Let's call (f^{-1})^*\omega = \eta _1, and f(p) = q, then the above is:

\eta _1 (q) ((Jv_1)_q, \dots , (Jv_k)_q)

Clearly, q is in B, and \eta _1 is a k-form on B. J, since it is the inverse of a matrix, is invertible, thus has rank n, and is thus an isomorphism. If \omega is closed, then for all p in A, and for all v_1, \dots , v_k, d\omega is zero. But if this is true for all p in A, then the above expression with \eta _1 is zero for all q in B, since f(A) = B (f is a diffeomorphism, hence invertible, hence onto), and for every Jv_1, \dots , Jv_k, which is really just every v_1, \dots , \v_k since J is an isomorphism.

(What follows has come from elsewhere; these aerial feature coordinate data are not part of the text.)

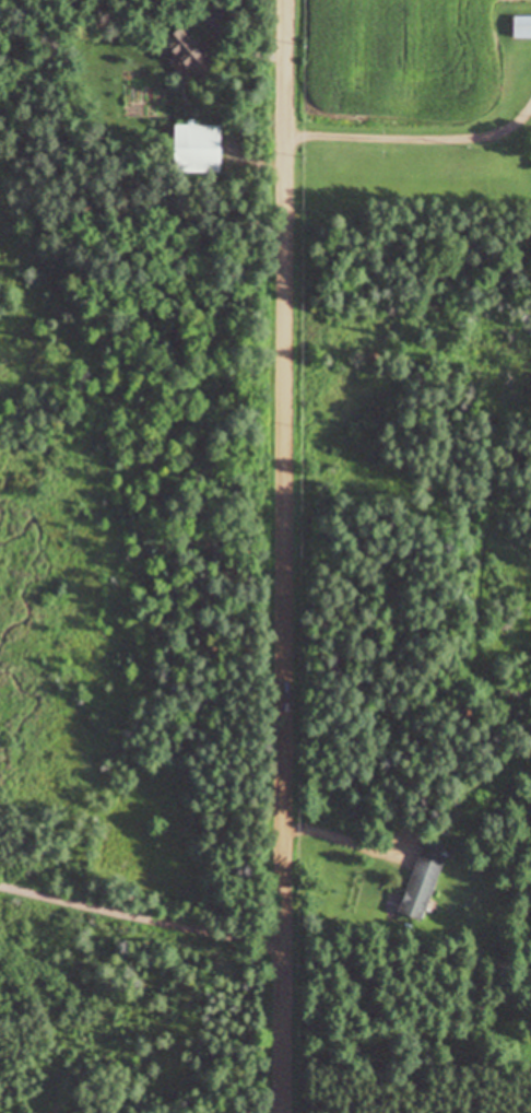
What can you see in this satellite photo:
building: (522, 27)
building: (192, 51)
building: (199, 147)
road: (284, 556)
building: (422, 884)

Therefore, \eta _1 is closed.

(... I'm really not sure where I'm going with all of this ...)

So it seems every closed k-form on A can be expressed in terms of a closed k-form on B. If every k-form on B is exact, then every form like \eta _1 can be expressed as dH _1 for some k-1 form H _1. But then:

d((f^{-1})^*H _1) = (f^{-1})^*(dH _1)

by a theorem in my book, then giving:

= ((f^{-1})^*)\eta _1 = \omega

So \omega is exact, as required. I have a feeling this isn't entirely right... Any ideas?